В комнату вошла мама, в халате и непричесанная. Вид у нее был хмурый и недовольный.
– Перестань щелкать! – прикрикнула она. – Бесит!
Я вздохнула и отложила пакет с семечками. На экране поющих девиц сменил молодой человек, которой с озабоченным видом что-то рассказывал про погоду. Снова нажала на кнопку – и теперь уже по экрану летала стая термитов, намереваясь сожрать все вокруг. Я опять нажала на кнопку…
– Прекрати! – взвизгнула мать.
– Что я опять сделала?
– Перестань щелкать пультом!
– То тебе не нравится, что я щелкаю семечки, то что щелкаю пультом. Не нравится – иди куда-нибудь! – ответила я грубо, но справедливо.
– А, языкатая!
Мама явно входила в то нервное состояние, которого я боялась больше всего. Находясь в нем, она могла бесконечно плакать, кричать, ругаться и призывать на мою голову разные кары.
– Мама, не начинай, пожалуйста, – сказала я примирительно.
Я честно хотела избежать скандала и провести этот несчастный выходной в безделье и тоске, предаваясь моральному и физическому разложению. Но мама уже завелась.
– Ты такая же, как твой папочка! – съязвила она.
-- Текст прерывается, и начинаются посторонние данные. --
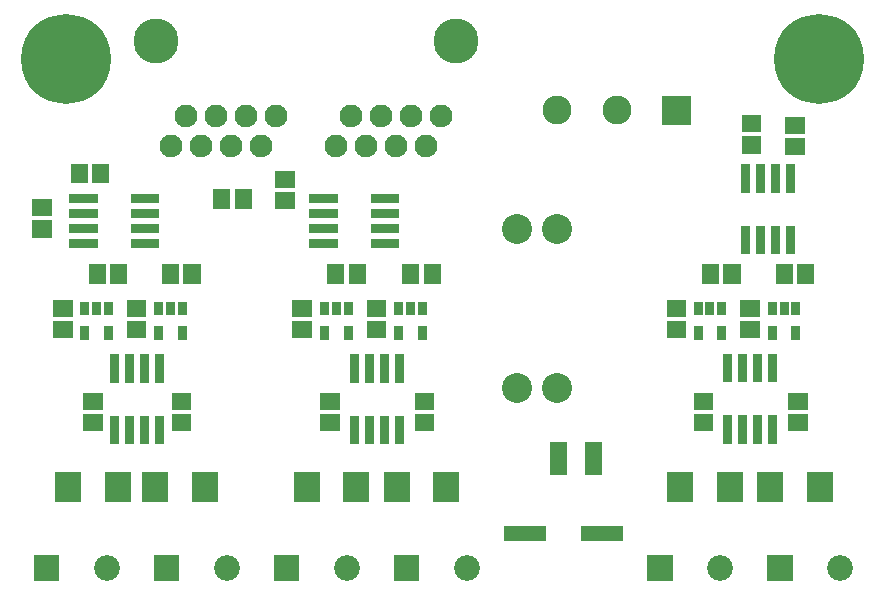
<source format=gbr>
G04 start of page 6 for group -4063 idx -4063 *
G04 Title: (unknown), componentmask *
G04 Creator: pcb 20110918 *
G04 CreationDate: Tue 11 Feb 2014 10:14:15 PM GMT UTC *
G04 For: ndholmes *
G04 Format: Gerber/RS-274X *
G04 PCB-Dimensions: 285500 200000 *
G04 PCB-Coordinate-Origin: lower left *
%MOIN*%
%FSLAX25Y25*%
%LNTOPMASK*%
%ADD70R,0.0490X0.0490*%
%ADD69R,0.0867X0.0867*%
%ADD68R,0.0300X0.0300*%
%ADD67R,0.0572X0.0572*%
%ADD66C,0.0960*%
%ADD65C,0.2997*%
%ADD64C,0.1500*%
%ADD63C,0.0760*%
%ADD62C,0.0001*%
%ADD61C,0.0860*%
%ADD60C,0.1000*%
G54D60*X167300Y126500D03*
X180700D03*
X167300Y73500D03*
X180700D03*
G54D61*X70500Y13500D03*
G54D62*G36*
X86200Y17800D02*Y9200D01*
X94800D01*
Y17800D01*
X86200D01*
G37*
G54D61*X110500Y13500D03*
G54D62*G36*
X126200Y17800D02*Y9200D01*
X134800D01*
Y17800D01*
X126200D01*
G37*
G36*
X6200D02*Y9200D01*
X14800D01*
Y17800D01*
X6200D01*
G37*
G54D61*X30500Y13500D03*
G54D62*G36*
X46200Y17800D02*Y9200D01*
X54800D01*
Y17800D01*
X46200D01*
G37*
G54D61*X150500Y13500D03*
G54D62*G36*
X250700Y17800D02*Y9200D01*
X259300D01*
Y17800D01*
X250700D01*
G37*
G54D61*X235000Y13500D03*
X275000D03*
G54D62*G36*
X210700Y17800D02*Y9200D01*
X219300D01*
Y17800D01*
X210700D01*
G37*
G54D63*X142000Y164000D03*
X137000Y154000D03*
X132000Y164000D03*
X127000Y154000D03*
X122000Y164000D03*
X117000Y154000D03*
X112000Y164000D03*
X87000D03*
X77000D03*
X67000D03*
X57000D03*
X107000Y154000D03*
X82000D03*
X72000D03*
X62000D03*
X52000D03*
G54D64*X147000Y189000D03*
X47000D03*
G54D65*X17000Y183000D03*
G54D62*G36*
X215700Y170800D02*Y161200D01*
X225300D01*
Y170800D01*
X215700D01*
G37*
G54D66*X200500Y166000D03*
X180500D03*
G54D65*X268000Y183000D03*
G54D67*X229107Y61957D02*X229893D01*
X136107Y69043D02*X136893D01*
X136107Y61957D02*X136893D01*
G54D68*X135750Y92600D02*Y91000D01*
X237500Y62900D02*Y56400D01*
G54D69*X238267Y41287D02*Y39713D01*
X221732Y41287D02*Y39713D01*
G54D70*X165450Y25000D02*X174450D01*
X190950D02*X200050D01*
G54D67*X181095Y52755D02*Y47245D01*
X192905Y52755D02*Y47245D01*
X244650Y92914D02*X245436D01*
X244650Y100000D02*X245436D01*
G54D68*X235500Y100800D02*Y99200D01*
X231600Y100800D02*Y99200D01*
X227700Y100800D02*Y99200D01*
X258500Y146500D02*Y140000D01*
Y126000D02*Y119500D01*
G54D67*X259607Y153957D02*X260393D01*
X259607Y161043D02*X260393D01*
G54D68*X253500Y146500D02*Y140000D01*
Y126000D02*Y119500D01*
X248500Y146500D02*Y140000D01*
Y126000D02*Y119500D01*
X243500Y146500D02*Y140000D01*
Y126000D02*Y119500D01*
G54D67*X245107Y154457D02*X245893D01*
X245107Y161543D02*X245893D01*
X220107Y92957D02*X220893D01*
X220107Y100043D02*X220893D01*
X229107Y69043D02*X229893D01*
G54D68*X227700Y92600D02*Y91000D01*
X235500Y92600D02*Y91000D01*
G54D67*X256457Y111893D02*Y111107D01*
X263543Y111893D02*Y111107D01*
X231914Y111893D02*Y111107D01*
X239000Y111893D02*Y111107D01*
X260607Y69086D02*X261393D01*
X260607Y62000D02*X261393D01*
G54D69*X268268Y41287D02*Y39713D01*
G54D68*X242500Y62900D02*Y56400D01*
X247500Y62900D02*Y56400D01*
X252500Y62900D02*Y56400D01*
G54D69*X251733Y41287D02*Y39713D01*
G54D68*X252500Y83400D02*Y76900D01*
X247500Y83400D02*Y76900D01*
X242500Y83400D02*Y76900D01*
X237500Y83400D02*Y76900D01*
X252500Y92600D02*Y91000D01*
X260300Y92600D02*Y91000D01*
Y100800D02*Y99200D01*
X256400Y100800D02*Y99200D01*
X252500Y100800D02*Y99200D01*
G54D67*X76043Y136893D02*Y136107D01*
X68957Y136893D02*Y136107D01*
X15607Y100086D02*X16393D01*
G54D68*X31100Y100800D02*Y99200D01*
X27200Y100800D02*Y99200D01*
X23300Y100800D02*Y99200D01*
G54D67*X27457Y111893D02*Y111107D01*
X34543Y111893D02*Y111107D01*
G54D68*X55750Y100800D02*Y99200D01*
X51850Y100800D02*Y99200D01*
X47950Y100800D02*Y99200D01*
G54D67*X51914Y111893D02*Y111107D01*
X59000Y111893D02*Y111107D01*
X8607Y126457D02*X9393D01*
X8607Y133543D02*X9393D01*
G54D68*X19500Y126500D02*X26000D01*
G54D67*X21414Y145393D02*Y144607D01*
X28500Y145393D02*Y144607D01*
G54D68*X19500Y136500D02*X26000D01*
X19500Y131500D02*X26000D01*
X19500Y121500D02*X26000D01*
X40000D02*X46500D01*
X40000Y126500D02*X46500D01*
X40000Y131500D02*X46500D01*
X40000Y136500D02*X46500D01*
G54D67*X106957Y111893D02*Y111107D01*
X114043Y111893D02*Y111107D01*
G54D68*X120000Y121500D02*X126500D01*
X120000Y126500D02*X126500D01*
X120000Y131500D02*X126500D01*
X120000Y136500D02*X126500D01*
X99500D02*X106000D01*
X99500Y131500D02*X106000D01*
X99500Y126500D02*X106000D01*
X99500Y121500D02*X106000D01*
G54D67*X89607Y135957D02*X90393D01*
X89607Y143043D02*X90393D01*
G54D69*X97232Y41287D02*Y39713D01*
X34267Y41287D02*Y39713D01*
G54D68*X33000Y62750D02*Y56250D01*
X38000Y62750D02*Y56250D01*
G54D69*X17732Y41287D02*Y39713D01*
X46733Y41287D02*Y39713D01*
X63268Y41287D02*Y39713D01*
G54D68*X48000Y83250D02*Y76750D01*
X43000Y83250D02*Y76750D01*
X38000Y83250D02*Y76750D01*
X33000Y83250D02*Y76750D01*
G54D67*X25607Y69043D02*X26393D01*
X25607Y61957D02*X26393D01*
G54D68*X43000Y62750D02*Y56250D01*
X48000Y62750D02*Y56250D01*
G54D67*X55107Y69043D02*X55893D01*
X55107Y61957D02*X55893D01*
X95193Y100000D02*X95979D01*
G54D68*X111000Y100800D02*Y99200D01*
X107100Y100800D02*Y99200D01*
X103200Y100800D02*Y99200D01*
G54D67*X131957Y111893D02*Y111107D01*
X139043Y111893D02*Y111107D01*
G54D68*X135750Y100800D02*Y99200D01*
X131850Y100800D02*Y99200D01*
X127950Y100800D02*Y99200D01*
G54D67*X95193Y92914D02*X95979D01*
X15607Y93000D02*X16393D01*
G54D68*X47950Y92600D02*Y91000D01*
X55750Y92600D02*Y91000D01*
X23300Y92600D02*Y91000D01*
X31100Y92600D02*Y91000D01*
G54D67*X40107Y92914D02*X40893D01*
X40107Y100000D02*X40893D01*
G54D69*X113767Y41287D02*Y39713D01*
X127233Y41287D02*Y39713D01*
X143768Y41287D02*Y39713D01*
G54D67*X104607Y69043D02*X105393D01*
X104607Y61957D02*X105393D01*
G54D68*X113000Y62750D02*Y56250D01*
X118000Y62750D02*Y56250D01*
X123000Y62750D02*Y56250D01*
X128000Y62750D02*Y56250D01*
X103200Y92600D02*Y91000D01*
X111000Y92600D02*Y91000D01*
G54D67*X120107Y93000D02*X120893D01*
X120107Y100086D02*X120893D01*
G54D68*X127950Y92600D02*Y91000D01*
X128000Y83250D02*Y76750D01*
X123000Y83250D02*Y76750D01*
X118000Y83250D02*Y76750D01*
X113000Y83250D02*Y76750D01*
M02*

</source>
Это было ее излюбленное обвинение – «как папочка». Все плохое во мне (а его немало!) унаследовано от папочки, которого я, кстати, никогда и не знала толком. И характер у меня папочкин, то есть дурной; и жру я, как папочка, то есть много; и морочу голову, как папочка, то есть, другими словами, засираю мозги. Причем слово «папочка» иногда заменялось выражениями «эта сволочь» или «этот подонок». Соответственно, я жрала, как эта сволочь, или издевалась над ней, как этот подонок. И все-таки мать любила меня. Иначе зачем бы она положила на меня всю жизнь?
Единственный раз отец появился в нашей убогой квартире, когда мне было лет двенадцать. Я поразилась, увидев его: высокий, худой, холеный. Представила их с матерью вместе. Нет, это невозможно! И как это у них получилась я?
Он погладил меня по голове и подарил туфли на каблуках. Туфли на каблуках! Первые туфли на каблуках в моей жизни! Я потом носила их долго-долго – сначала только по праздникам, потом, когда нога выросла и туфли стали жать, начала их разнашивать. Разнашивала примерно года три, пока не разбила их окончательно, а ноги от неудобства чуть не превратились в короткие копытца. В конце концов мать однажды выкинула их на помойку. Я еще долго горевала по своим туфлям на каблуках, потому что больше такой красоты в моей жизни не было.
Итак, этот подонок, сволочь и по совместительству мой отец появился в нашем доме. Он хотел о чем-то поговорить с матерью, но так как укромного места не нашлось, они уселись все в том же закутке, который служил нам кухней.